ABOUT THIS TASK:
Print the records below once again, exactly as they were given.

+++ PROVIDED RECORDS

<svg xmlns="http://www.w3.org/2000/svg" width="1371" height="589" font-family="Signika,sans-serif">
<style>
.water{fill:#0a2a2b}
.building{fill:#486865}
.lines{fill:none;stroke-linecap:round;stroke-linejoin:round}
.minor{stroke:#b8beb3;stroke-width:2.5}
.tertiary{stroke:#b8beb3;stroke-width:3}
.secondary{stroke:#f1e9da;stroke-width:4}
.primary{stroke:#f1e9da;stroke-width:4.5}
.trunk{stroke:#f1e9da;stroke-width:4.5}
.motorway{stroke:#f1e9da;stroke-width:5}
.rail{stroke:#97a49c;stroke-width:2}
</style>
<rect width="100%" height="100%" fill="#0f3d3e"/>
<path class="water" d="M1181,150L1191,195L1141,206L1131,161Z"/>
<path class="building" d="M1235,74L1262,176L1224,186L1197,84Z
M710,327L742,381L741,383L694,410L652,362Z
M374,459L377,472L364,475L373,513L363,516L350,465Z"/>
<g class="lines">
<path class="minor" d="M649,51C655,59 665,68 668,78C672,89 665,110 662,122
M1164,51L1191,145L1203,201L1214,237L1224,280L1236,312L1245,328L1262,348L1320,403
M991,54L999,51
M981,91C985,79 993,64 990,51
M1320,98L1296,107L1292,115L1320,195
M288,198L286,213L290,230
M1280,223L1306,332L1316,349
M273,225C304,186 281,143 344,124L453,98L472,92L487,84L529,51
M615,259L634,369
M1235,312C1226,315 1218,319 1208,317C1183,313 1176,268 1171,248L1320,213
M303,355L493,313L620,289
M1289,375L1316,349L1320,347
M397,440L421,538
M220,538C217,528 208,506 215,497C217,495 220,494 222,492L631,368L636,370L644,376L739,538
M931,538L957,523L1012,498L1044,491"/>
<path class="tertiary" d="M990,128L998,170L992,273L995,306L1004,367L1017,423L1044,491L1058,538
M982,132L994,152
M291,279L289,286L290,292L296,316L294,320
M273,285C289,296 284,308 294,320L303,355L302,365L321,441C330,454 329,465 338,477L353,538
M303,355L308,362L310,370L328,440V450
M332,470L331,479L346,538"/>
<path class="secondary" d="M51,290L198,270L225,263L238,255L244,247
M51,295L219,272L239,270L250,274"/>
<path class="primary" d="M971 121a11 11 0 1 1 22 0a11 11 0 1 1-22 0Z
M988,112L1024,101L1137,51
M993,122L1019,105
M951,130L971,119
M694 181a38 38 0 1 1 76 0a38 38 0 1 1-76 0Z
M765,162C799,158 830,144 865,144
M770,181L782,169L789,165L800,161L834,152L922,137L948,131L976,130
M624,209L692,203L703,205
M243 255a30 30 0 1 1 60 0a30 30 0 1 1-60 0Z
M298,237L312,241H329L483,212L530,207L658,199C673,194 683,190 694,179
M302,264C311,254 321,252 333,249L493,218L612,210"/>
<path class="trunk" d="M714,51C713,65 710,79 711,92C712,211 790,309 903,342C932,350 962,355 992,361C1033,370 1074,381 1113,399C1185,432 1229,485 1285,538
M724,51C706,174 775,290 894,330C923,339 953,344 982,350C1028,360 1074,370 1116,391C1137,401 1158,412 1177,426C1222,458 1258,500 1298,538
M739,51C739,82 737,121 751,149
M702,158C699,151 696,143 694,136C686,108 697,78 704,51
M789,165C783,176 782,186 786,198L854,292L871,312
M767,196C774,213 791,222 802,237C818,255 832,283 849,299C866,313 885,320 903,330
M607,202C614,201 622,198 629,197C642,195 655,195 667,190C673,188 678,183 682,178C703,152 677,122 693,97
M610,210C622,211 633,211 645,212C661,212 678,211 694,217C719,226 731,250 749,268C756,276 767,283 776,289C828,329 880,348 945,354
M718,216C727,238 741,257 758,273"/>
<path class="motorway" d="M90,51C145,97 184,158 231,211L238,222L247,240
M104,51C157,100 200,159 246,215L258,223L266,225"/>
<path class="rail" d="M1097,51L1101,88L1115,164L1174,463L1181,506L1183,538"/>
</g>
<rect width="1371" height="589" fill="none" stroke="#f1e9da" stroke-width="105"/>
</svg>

++++++

SOLUTION FOR THIS TASK:
<svg xmlns="http://www.w3.org/2000/svg" width="1371" height="589" font-family="Signika,sans-serif">
<style>
.water{fill:#0a2a2b}
.building{fill:#486865}
.lines{fill:none;stroke-linecap:round;stroke-linejoin:round}
.minor{stroke:#b8beb3;stroke-width:2.5}
.tertiary{stroke:#b8beb3;stroke-width:3}
.secondary{stroke:#f1e9da;stroke-width:4}
.primary{stroke:#f1e9da;stroke-width:4.5}
.trunk{stroke:#f1e9da;stroke-width:4.5}
.motorway{stroke:#f1e9da;stroke-width:5}
.rail{stroke:#97a49c;stroke-width:2}
</style>
<rect width="100%" height="100%" fill="#0f3d3e"/>
<path class="water" d="M1181,150L1191,195L1141,206L1131,161Z"/>
<path class="building" d="M1235,74L1262,176L1224,186L1197,84Z
M710,327L742,381L741,383L694,410L652,362Z
M374,459L377,472L364,475L373,513L363,516L350,465Z"/>
<g class="lines">
<path class="minor" d="M649,51C655,59 665,68 668,78C672,89 665,110 662,122
M1164,51L1191,145L1203,201L1214,237L1224,280L1236,312L1245,328L1262,348L1320,403
M991,54L999,51
M981,91C985,79 993,64 990,51
M1320,98L1296,107L1292,115L1320,195
M288,198L286,213L290,230
M1280,223L1306,332L1316,349
M273,225C304,186 281,143 344,124L453,98L472,92L487,84L529,51
M615,259L634,369
M1235,312C1226,315 1218,319 1208,317C1183,313 1176,268 1171,248L1320,213
M303,355L493,313L620,289
M1289,375L1316,349L1320,347
M397,440L421,538
M220,538C217,528 208,506 215,497C217,495 220,494 222,492L631,368L636,370L644,376L739,538
M931,538L957,523L1012,498L1044,491"/>
<path class="tertiary" d="M990,128L998,170L992,273L995,306L1004,367L1017,423L1044,491L1058,538
M982,132L994,152
M291,279L289,286L290,292L296,316L294,320
M273,285C289,296 284,308 294,320L303,355L302,365L321,441C330,454 329,465 338,477L353,538
M303,355L308,362L310,370L328,440V450
M332,470L331,479L346,538"/>
<path class="secondary" d="M51,290L198,270L225,263L238,255L244,247
M51,295L219,272L239,270L250,274"/>
<path class="primary" d="M971 121a11 11 0 1 1 22 0a11 11 0 1 1-22 0Z
M988,112L1024,101L1137,51
M993,122L1019,105
M951,130L971,119
M694 181a38 38 0 1 1 76 0a38 38 0 1 1-76 0Z
M765,162C799,158 830,144 865,144
M770,181L782,169L789,165L800,161L834,152L922,137L948,131L976,130
M624,209L692,203L703,205
M243 255a30 30 0 1 1 60 0a30 30 0 1 1-60 0Z
M298,237L312,241H329L483,212L530,207L658,199C673,194 683,190 694,179
M302,264C311,254 321,252 333,249L493,218L612,210"/>
<path class="trunk" d="M714,51C713,65 710,79 711,92C712,211 790,309 903,342C932,350 962,355 992,361C1033,370 1074,381 1113,399C1185,432 1229,485 1285,538
M724,51C706,174 775,290 894,330C923,339 953,344 982,350C1028,360 1074,370 1116,391C1137,401 1158,412 1177,426C1222,458 1258,500 1298,538
M739,51C739,82 737,121 751,149
M702,158C699,151 696,143 694,136C686,108 697,78 704,51
M789,165C783,176 782,186 786,198L854,292L871,312
M767,196C774,213 791,222 802,237C818,255 832,283 849,299C866,313 885,320 903,330
M607,202C614,201 622,198 629,197C642,195 655,195 667,190C673,188 678,183 682,178C703,152 677,122 693,97
M610,210C622,211 633,211 645,212C661,212 678,211 694,217C719,226 731,250 749,268C756,276 767,283 776,289C828,329 880,348 945,354
M718,216C727,238 741,257 758,273"/>
<path class="motorway" d="M90,51C145,97 184,158 231,211L238,222L247,240
M104,51C157,100 200,159 246,215L258,223L266,225"/>
<path class="rail" d="M1097,51L1101,88L1115,164L1174,463L1181,506L1183,538"/>
</g>
<rect width="1371" height="589" fill="none" stroke="#f1e9da" stroke-width="105"/>
</svg>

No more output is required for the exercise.